**Description of the task**: Without copying any pictures, restate exactly the lines from the start of the records through the line containing "thumb tip: (537, 242)".

======== Given information

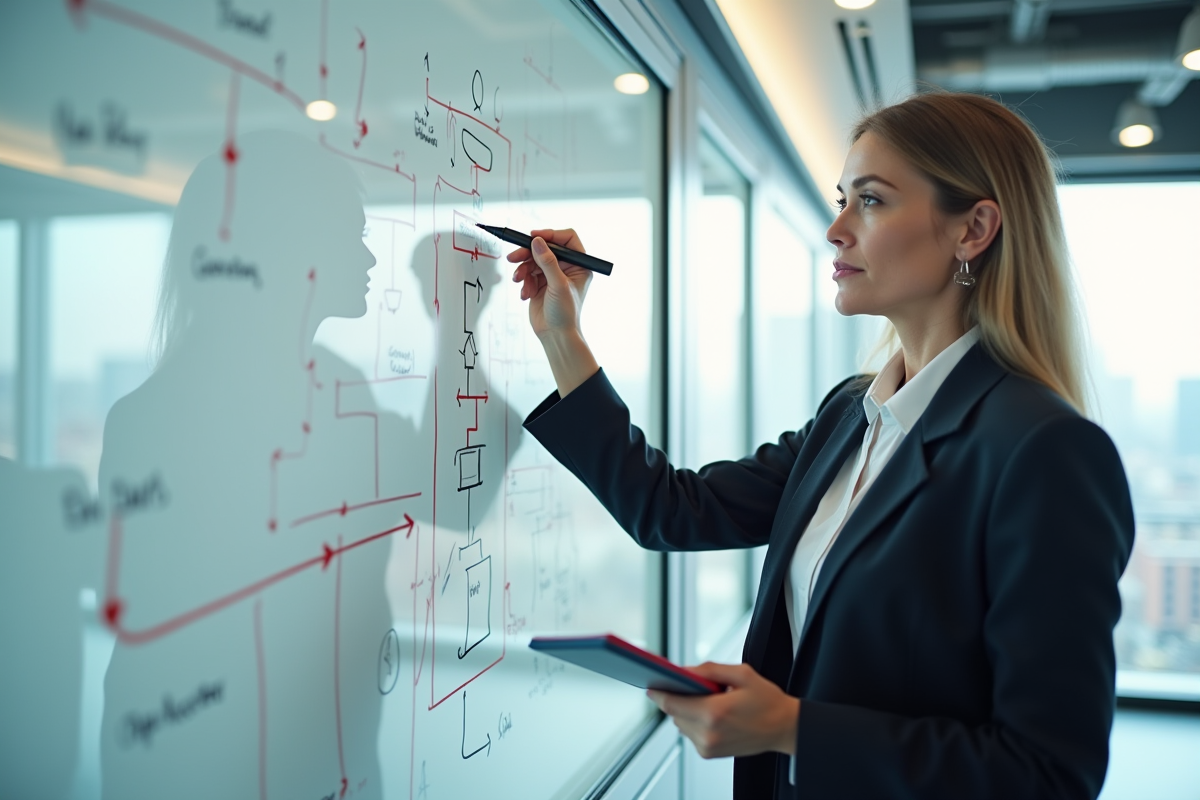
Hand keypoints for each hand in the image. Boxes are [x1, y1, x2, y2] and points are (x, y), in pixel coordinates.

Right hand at [508, 228, 591, 339]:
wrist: (555, 335)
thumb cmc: (565, 314)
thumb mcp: (558, 285)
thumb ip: (548, 262)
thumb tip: (537, 242)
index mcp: (579, 265)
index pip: (567, 239)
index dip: (550, 235)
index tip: (534, 237)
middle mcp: (566, 267)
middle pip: (545, 248)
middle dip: (528, 253)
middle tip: (514, 257)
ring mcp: (552, 275)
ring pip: (533, 260)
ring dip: (523, 269)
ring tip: (519, 280)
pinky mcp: (540, 283)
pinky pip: (527, 273)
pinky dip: (523, 281)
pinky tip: (526, 294)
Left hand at [647, 663, 799, 758]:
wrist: (784, 728)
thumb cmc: (767, 701)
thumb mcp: (741, 674)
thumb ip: (709, 670)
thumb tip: (686, 670)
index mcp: (714, 713)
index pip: (672, 704)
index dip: (659, 694)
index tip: (650, 686)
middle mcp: (708, 734)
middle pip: (674, 714)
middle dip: (677, 698)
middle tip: (688, 686)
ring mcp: (708, 746)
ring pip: (680, 724)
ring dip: (686, 710)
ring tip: (709, 701)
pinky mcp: (710, 753)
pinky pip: (690, 733)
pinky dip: (695, 722)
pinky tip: (713, 714)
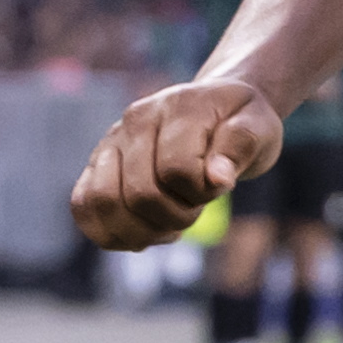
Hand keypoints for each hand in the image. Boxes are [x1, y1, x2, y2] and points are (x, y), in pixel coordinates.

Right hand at [69, 79, 281, 251]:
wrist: (217, 109)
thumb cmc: (240, 121)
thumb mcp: (259, 127)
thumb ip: (241, 147)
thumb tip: (218, 178)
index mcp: (175, 109)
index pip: (176, 170)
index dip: (201, 193)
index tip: (219, 186)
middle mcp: (134, 123)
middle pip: (140, 194)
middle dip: (176, 217)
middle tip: (195, 209)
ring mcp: (110, 143)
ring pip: (102, 203)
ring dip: (142, 230)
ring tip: (169, 226)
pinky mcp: (97, 165)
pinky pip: (83, 206)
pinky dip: (112, 232)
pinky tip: (144, 233)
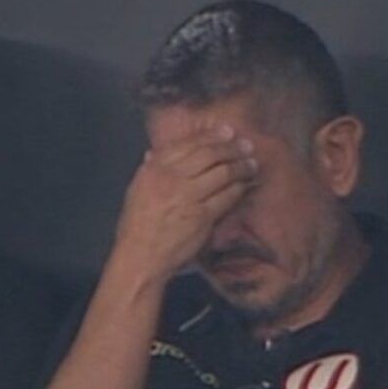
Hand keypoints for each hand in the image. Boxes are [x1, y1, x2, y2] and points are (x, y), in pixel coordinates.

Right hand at [113, 124, 256, 282]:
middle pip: (209, 154)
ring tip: (251, 163)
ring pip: (222, 173)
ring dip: (240, 166)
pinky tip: (244, 185)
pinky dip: (238, 188)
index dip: (210, 135)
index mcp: (154, 169)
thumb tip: (154, 154)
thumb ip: (149, 170)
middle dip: (231, 147)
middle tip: (246, 145)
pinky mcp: (203, 216)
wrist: (141, 257)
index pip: (187, 144)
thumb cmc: (136, 227)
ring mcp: (188, 197)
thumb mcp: (136, 190)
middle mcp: (171, 178)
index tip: (226, 131)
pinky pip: (226, 197)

================

**Answer below**:
Hand keypoints for each hand in the image. Boxes are [x1, y1, x2, y2] and points are (x, y), in pixel coordinates.

Right hand at [508, 228, 591, 339]:
wrist: (555, 335)
thumb cmc: (565, 314)
thumb mcp: (558, 285)
thumb ip: (548, 262)
thumb tip: (537, 242)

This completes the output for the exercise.